Todor Yonov

Personal information
- Date of birth: May 11, 1976 (age 48)
- Place of birth: Plovdiv, Bulgaria
- Height: 1.81 m (5 ft 11+1⁄2 in)
- Position(s): Defender

Team information
- Current team: 1. SC Znojmo
- Number: 3

Youth career
- 1985–1994: Lokomotiv Plovdiv

Senior career*
- Years: Team / Apps / (Gls)
- 2000–2002: Lokomotiv Plovdiv / 26 / (1)
- 2001–2002: → Beroe (loan) / 26 / (1)
- 2002–2003: Rodopa Smolyan
- 2004: Makedonska slava
- 2004: Nesebar / 11 / (0)
- 2005–: 1. SC Znojmo / 92 / (10)

= Todor Yonov =

Bulgarian footballer

Todor Yonov (Тодор Йонов; born 11 May 1976 in Plovdiv) is a Bulgarian footballer who plays for and captains 1.SC Znojmo in the Czech Gambrinus Liga.

==Career==
===In Bulgaria===
Born in Plovdiv, Yonov is a product of the Lokomotiv Plovdiv youth teams, but failed to establish himself within the first team. Then he spent six years in the lower divisions with Maritsa-Iztok Radnevo, Dimitrovgrad, Botev Galabovo and Beroe 2000 Kazanlak, before returned to Lokomotiv in 2000.

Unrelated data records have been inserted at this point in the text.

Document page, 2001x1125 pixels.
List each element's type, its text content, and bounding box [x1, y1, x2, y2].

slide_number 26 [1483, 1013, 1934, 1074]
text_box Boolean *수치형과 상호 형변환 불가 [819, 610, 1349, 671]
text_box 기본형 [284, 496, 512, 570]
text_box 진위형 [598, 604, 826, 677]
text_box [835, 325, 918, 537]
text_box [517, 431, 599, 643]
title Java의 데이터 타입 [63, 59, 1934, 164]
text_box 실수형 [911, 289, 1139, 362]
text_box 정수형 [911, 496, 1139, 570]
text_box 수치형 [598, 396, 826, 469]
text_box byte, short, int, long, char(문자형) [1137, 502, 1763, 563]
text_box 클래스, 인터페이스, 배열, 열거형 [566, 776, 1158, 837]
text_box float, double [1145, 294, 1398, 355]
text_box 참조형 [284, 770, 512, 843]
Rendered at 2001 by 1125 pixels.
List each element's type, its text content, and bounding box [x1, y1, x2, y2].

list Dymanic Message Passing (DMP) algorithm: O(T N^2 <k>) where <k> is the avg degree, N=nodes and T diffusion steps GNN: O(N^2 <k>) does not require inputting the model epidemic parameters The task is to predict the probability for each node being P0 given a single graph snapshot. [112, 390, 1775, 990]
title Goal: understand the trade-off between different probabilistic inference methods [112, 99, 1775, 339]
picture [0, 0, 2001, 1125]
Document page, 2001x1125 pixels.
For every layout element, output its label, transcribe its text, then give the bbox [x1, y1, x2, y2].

Yonov made his debut for Lokomotiv Plovdiv on 5 August 2000 in a 3–1 loss against Marek Dupnitsa. He made 26 appearances in the Bulgarian B Group during the 2000–01 season, scoring one goal.

In June 2001, Yonov joined Beroe Stara Zagora on a season-long loan deal. After a loan spell at Beroe he moved on to play for Rodopa Smolyan, with whom he won promotion to the A PFG in May 2003.

On 28 July 2004, Yonov signed for newly promoted A PFG side Nesebar. He made his debut on 14 August in a 2–0 home win over Rodopa Smolyan.

===Znojmo===
In January 2005, Yonov signed for Czech club 1. SC Znojmo. In December 2009, Yonov was named Znojmo Sports Person of the Year. He became an integral part of the Znojmo side, captaining the team in their promotions to the Czech 2. Liga in 2010 and to the Gambrinus Liga in 2013.

Yonov made his Gambrinus Liga debut against Dukla Prague on 19 July 2013, aged 37, playing the full 90 minutes.